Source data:
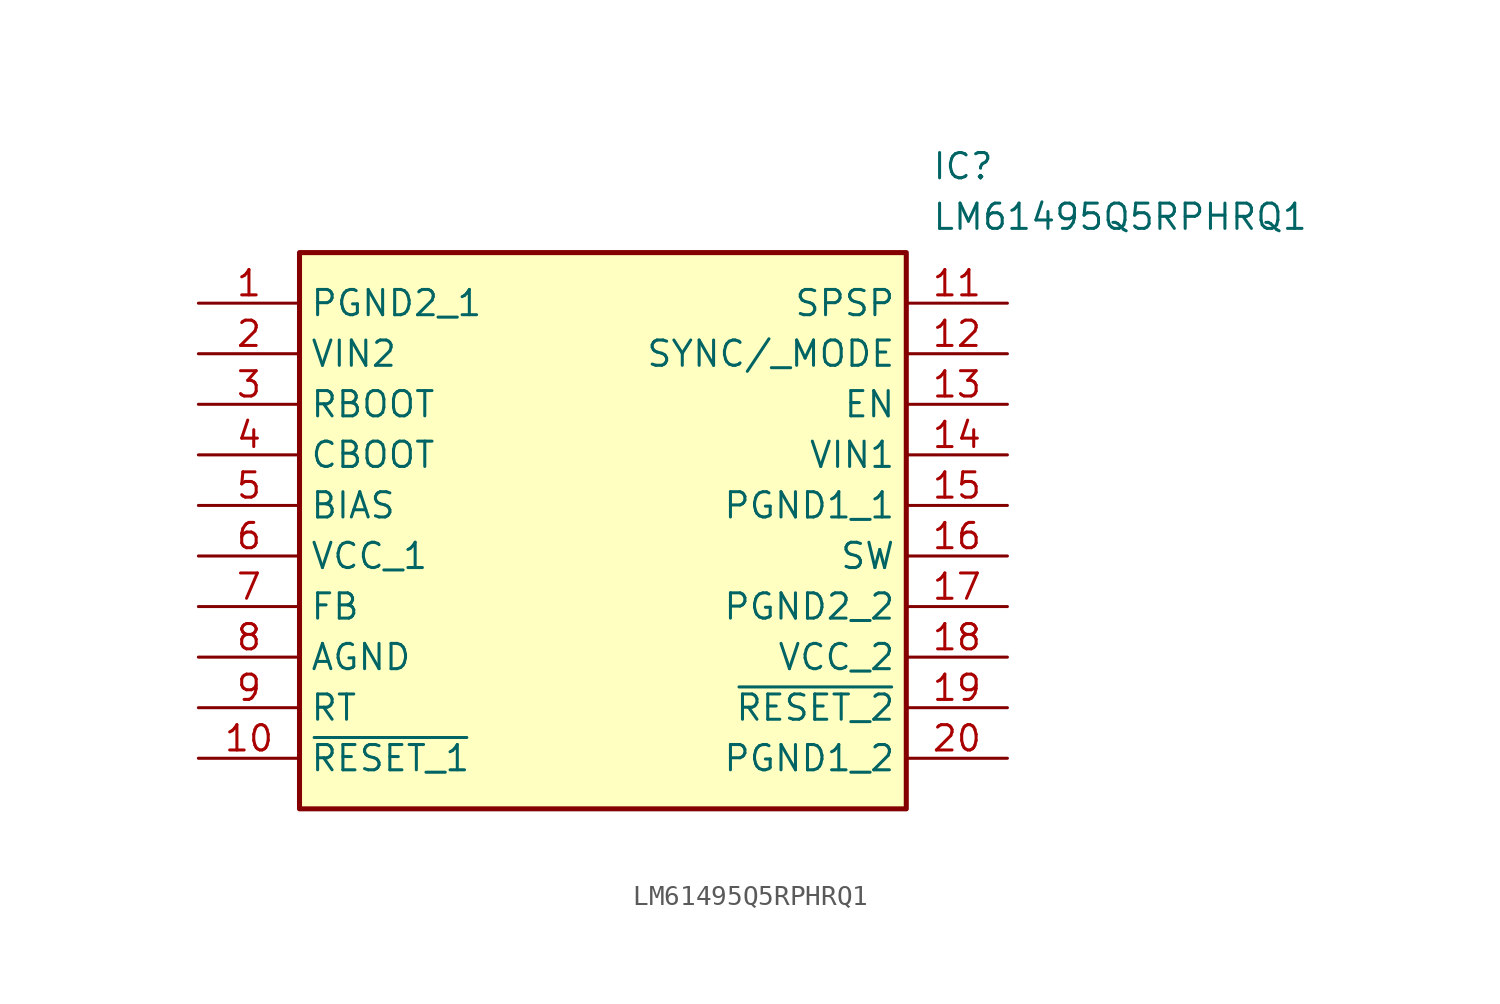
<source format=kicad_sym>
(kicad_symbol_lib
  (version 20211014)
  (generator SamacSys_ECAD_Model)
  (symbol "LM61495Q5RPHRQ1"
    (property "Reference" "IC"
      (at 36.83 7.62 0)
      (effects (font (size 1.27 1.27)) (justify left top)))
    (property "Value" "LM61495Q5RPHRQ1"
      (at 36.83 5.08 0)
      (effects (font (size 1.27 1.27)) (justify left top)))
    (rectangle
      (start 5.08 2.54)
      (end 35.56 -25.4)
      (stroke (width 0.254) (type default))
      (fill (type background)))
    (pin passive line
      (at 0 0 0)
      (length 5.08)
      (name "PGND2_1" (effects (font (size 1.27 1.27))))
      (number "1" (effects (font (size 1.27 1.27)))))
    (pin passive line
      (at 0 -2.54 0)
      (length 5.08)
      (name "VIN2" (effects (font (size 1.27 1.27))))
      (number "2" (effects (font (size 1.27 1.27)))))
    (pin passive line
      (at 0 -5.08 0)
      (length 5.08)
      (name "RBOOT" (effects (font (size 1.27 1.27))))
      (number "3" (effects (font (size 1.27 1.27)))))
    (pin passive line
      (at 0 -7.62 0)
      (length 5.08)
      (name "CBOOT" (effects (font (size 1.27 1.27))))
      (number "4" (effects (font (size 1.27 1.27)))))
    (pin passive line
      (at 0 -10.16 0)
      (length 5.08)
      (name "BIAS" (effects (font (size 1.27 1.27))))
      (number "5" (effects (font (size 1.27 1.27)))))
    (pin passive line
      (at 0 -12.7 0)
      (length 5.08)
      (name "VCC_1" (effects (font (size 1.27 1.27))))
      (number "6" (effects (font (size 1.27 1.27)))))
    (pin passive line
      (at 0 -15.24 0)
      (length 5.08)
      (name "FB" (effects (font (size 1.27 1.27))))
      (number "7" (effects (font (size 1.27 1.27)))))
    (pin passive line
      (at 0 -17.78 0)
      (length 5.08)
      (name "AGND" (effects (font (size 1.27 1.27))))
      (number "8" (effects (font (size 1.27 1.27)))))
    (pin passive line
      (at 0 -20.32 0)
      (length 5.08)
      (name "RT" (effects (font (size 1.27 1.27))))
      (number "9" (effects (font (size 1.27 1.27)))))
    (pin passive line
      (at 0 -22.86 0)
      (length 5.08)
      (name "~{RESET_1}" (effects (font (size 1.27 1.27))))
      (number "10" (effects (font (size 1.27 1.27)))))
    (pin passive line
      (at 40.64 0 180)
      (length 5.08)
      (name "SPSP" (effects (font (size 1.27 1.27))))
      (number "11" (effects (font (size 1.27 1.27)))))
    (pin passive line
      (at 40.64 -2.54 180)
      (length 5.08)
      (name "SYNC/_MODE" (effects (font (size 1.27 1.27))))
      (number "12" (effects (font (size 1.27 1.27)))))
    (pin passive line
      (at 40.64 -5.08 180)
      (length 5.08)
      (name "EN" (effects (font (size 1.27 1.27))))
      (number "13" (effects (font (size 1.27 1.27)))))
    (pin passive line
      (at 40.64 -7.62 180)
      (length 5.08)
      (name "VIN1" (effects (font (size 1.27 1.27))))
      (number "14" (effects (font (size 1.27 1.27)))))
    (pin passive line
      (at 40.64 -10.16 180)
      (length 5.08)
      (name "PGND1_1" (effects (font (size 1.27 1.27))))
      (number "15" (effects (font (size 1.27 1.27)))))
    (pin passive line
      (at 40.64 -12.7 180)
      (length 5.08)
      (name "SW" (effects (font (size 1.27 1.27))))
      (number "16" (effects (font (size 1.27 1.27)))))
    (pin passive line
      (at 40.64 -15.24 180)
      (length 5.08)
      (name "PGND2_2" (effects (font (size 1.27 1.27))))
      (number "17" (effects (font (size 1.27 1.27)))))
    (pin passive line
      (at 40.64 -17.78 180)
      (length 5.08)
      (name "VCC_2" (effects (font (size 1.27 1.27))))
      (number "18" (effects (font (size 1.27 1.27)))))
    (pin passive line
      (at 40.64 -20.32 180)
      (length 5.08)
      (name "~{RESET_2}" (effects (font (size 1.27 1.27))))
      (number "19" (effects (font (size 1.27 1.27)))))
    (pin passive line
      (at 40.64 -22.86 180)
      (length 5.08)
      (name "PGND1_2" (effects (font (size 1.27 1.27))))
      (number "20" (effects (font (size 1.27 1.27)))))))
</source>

**TASK**
Once the pictures are removed, return the entries exactly as they stand.

**RESPONSE BELOW**
<source format=kicad_sym>
(kicad_symbol_lib
  (version 20211014)
  (generator SamacSys_ECAD_Model)
  (symbol "LM61495Q5RPHRQ1"
    (property "Reference" "IC"
      (at 36.83 7.62 0)
      (effects (font (size 1.27 1.27)) (justify left top)))
    (property "Value" "LM61495Q5RPHRQ1"
      (at 36.83 5.08 0)
      (effects (font (size 1.27 1.27)) (justify left top)))
    (rectangle
      (start 5.08 2.54)
      (end 35.56 -25.4)
      (stroke (width 0.254) (type default))
      (fill (type background)))
    (pin passive line
      (at 0 0 0)
      (length 5.08)
      (name "PGND2_1" (effects (font (size 1.27 1.27))))
      (number "1" (effects (font (size 1.27 1.27)))))
    (pin passive line
      (at 0 -2.54 0)
      (length 5.08)
      (name "VIN2" (effects (font (size 1.27 1.27))))
      (number "2" (effects (font (size 1.27 1.27)))))
    (pin passive line
      (at 0 -5.08 0)
      (length 5.08)
      (name "RBOOT" (effects (font (size 1.27 1.27))))
      (number "3" (effects (font (size 1.27 1.27)))))
    (pin passive line
      (at 0 -7.62 0)
      (length 5.08)
      (name "CBOOT" (effects (font (size 1.27 1.27))))
      (number "4" (effects (font (size 1.27 1.27)))))
    (pin passive line
      (at 0 -10.16 0)
      (length 5.08)
      (name "BIAS" (effects (font (size 1.27 1.27))))
      (number "5" (effects (font (size 1.27 1.27)))))
    (pin passive line
      (at 0 -12.7 0)
      (length 5.08)
      (name "VCC_1" (effects (font (size 1.27 1.27))))
      (number "6" (effects (font (size 1.27 1.27)))))
    (pin passive line
      (at 0 -15.24 0)
      (length 5.08)
      (name "FB" (effects (font (size 1.27 1.27))))
      (number "7" (effects (font (size 1.27 1.27)))))
    (pin passive line
      (at 0 -17.78 0)
      (length 5.08)
      (name "AGND" (effects (font (size 1.27 1.27))))
      (number "8" (effects (font (size 1.27 1.27)))))
    (pin passive line
      (at 0 -20.32 0)
      (length 5.08)
      (name "RT" (effects (font (size 1.27 1.27))))
      (number "9" (effects (font (size 1.27 1.27)))))
    (pin passive line
      (at 0 -22.86 0)
      (length 5.08)
      (name "~{RESET_1}" (effects (font (size 1.27 1.27))))
      (number "10" (effects (font (size 1.27 1.27)))))
    (pin passive line
      (at 40.64 0 180)
      (length 5.08)
      (name "SPSP" (effects (font (size 1.27 1.27))))
      (number "11" (effects (font (size 1.27 1.27)))))
    (pin passive line
      (at 40.64 -2.54 180)
      (length 5.08)
      (name "SYNC/_MODE" (effects (font (size 1.27 1.27))))
      (number "12" (effects (font (size 1.27 1.27)))))
    (pin passive line
      (at 40.64 -5.08 180)
      (length 5.08)
      (name "EN" (effects (font (size 1.27 1.27))))
      (number "13" (effects (font (size 1.27 1.27)))))
    (pin passive line
      (at 40.64 -7.62 180)
      (length 5.08)
      (name "VIN1" (effects (font (size 1.27 1.27))))
      (number "14" (effects (font (size 1.27 1.27)))))
    (pin passive line
      (at 40.64 -10.16 180)
      (length 5.08)
      (name "PGND1_1" (effects (font (size 1.27 1.27))))
      (number "15" (effects (font (size 1.27 1.27)))))
    (pin passive line
      (at 40.64 -12.7 180)
      (length 5.08)
      (name "SW" (effects (font (size 1.27 1.27))))
      (number "16" (effects (font (size 1.27 1.27)))))
    (pin passive line
      (at 40.64 -15.24 180)
      (length 5.08)
      (name "PGND2_2" (effects (font (size 1.27 1.27))))
      (number "17" (effects (font (size 1.27 1.27)))))
    (pin passive line
      (at 40.64 -17.78 180)
      (length 5.08)
      (name "VCC_2" (effects (font (size 1.27 1.27))))
      (number "18" (effects (font (size 1.27 1.27)))))
    (pin passive line
      (at 40.64 -20.32 180)
      (length 5.08)
      (name "~{RESET_2}" (effects (font (size 1.27 1.27))))
      (number "19" (effects (font (size 1.27 1.27)))))
    (pin passive line
      (at 40.64 -22.86 180)
      (length 5.08)
      (name "PGND1_2" (effects (font (size 1.27 1.27))))
      (number "20" (effects (font (size 1.27 1.27)))))))
</source>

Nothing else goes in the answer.